● Your task: Where "wrist" appears in a line of the entries below, that line should be copied.

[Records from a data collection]
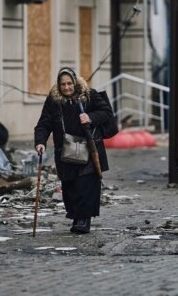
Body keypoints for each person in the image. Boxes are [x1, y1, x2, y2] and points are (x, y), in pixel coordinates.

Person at [34, 67, 113, 234]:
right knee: (70, 186)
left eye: (69, 83)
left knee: (87, 184)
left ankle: (84, 220)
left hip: (89, 148)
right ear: (58, 85)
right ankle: (77, 216)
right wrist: (40, 142)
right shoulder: (53, 101)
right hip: (66, 150)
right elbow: (44, 123)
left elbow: (106, 112)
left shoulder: (89, 95)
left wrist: (90, 117)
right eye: (63, 84)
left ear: (75, 82)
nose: (66, 87)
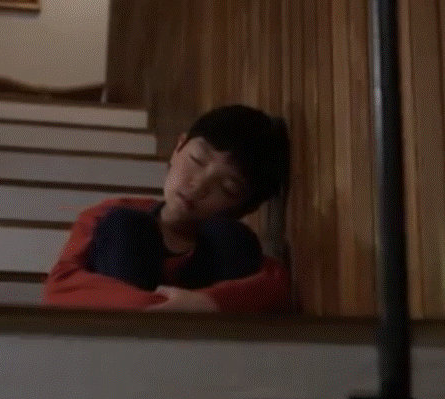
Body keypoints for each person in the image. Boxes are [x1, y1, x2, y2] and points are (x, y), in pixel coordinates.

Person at [43, 105, 293, 313]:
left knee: (231, 238)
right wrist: (165, 313)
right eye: (197, 160)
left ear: (243, 207)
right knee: (126, 225)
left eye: (227, 188)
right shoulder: (107, 215)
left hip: (201, 350)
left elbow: (277, 289)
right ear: (178, 148)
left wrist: (207, 303)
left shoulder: (230, 243)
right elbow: (58, 291)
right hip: (122, 343)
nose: (198, 186)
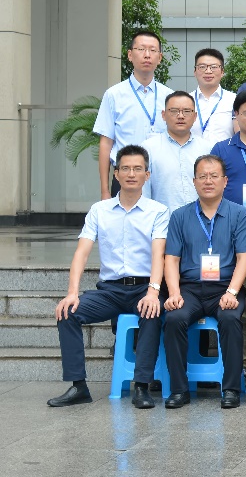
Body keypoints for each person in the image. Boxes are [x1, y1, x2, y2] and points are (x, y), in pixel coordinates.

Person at [49, 145, 167, 409]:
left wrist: (153, 292)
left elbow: (158, 254)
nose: (131, 174)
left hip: (143, 288)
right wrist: (72, 293)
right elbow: (81, 253)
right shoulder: (99, 210)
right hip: (110, 291)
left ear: (147, 175)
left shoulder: (158, 211)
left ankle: (142, 386)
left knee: (151, 312)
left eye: (137, 169)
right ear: (116, 174)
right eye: (125, 168)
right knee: (67, 313)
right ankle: (78, 386)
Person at [161, 153, 246, 409]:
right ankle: (179, 390)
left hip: (225, 287)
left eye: (214, 176)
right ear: (194, 181)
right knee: (174, 318)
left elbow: (244, 259)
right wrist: (174, 293)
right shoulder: (180, 216)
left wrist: (232, 292)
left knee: (230, 318)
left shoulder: (239, 214)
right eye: (202, 176)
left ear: (225, 181)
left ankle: (231, 389)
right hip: (189, 289)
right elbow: (171, 259)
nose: (208, 181)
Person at [94, 29, 173, 198]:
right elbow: (106, 143)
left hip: (161, 177)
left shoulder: (169, 96)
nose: (147, 55)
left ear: (159, 58)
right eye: (141, 49)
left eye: (153, 50)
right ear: (130, 55)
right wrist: (104, 191)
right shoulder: (114, 95)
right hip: (126, 176)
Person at [142, 91, 212, 210]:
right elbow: (144, 191)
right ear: (163, 115)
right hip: (162, 219)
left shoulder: (207, 148)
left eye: (186, 111)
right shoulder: (149, 148)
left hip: (200, 219)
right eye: (174, 111)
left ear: (195, 116)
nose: (180, 116)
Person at [191, 48, 236, 144]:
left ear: (222, 72)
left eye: (214, 67)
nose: (208, 71)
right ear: (195, 72)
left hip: (225, 153)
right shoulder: (186, 101)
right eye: (202, 67)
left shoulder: (234, 100)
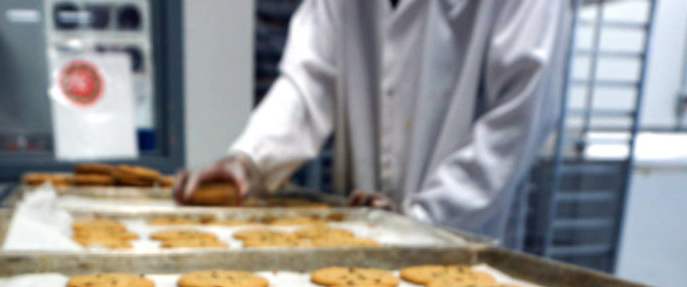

● Answer section:
right wrist: (40, 142)
left wrist: (90, 117)
right wrist: (165, 313)
left wrist: (207, 303)
left wrist: (153, 292)
right wrist: (72, 293)
right wrist: (174, 293)
left wrist: (232, 292)
right wrist: (104, 191)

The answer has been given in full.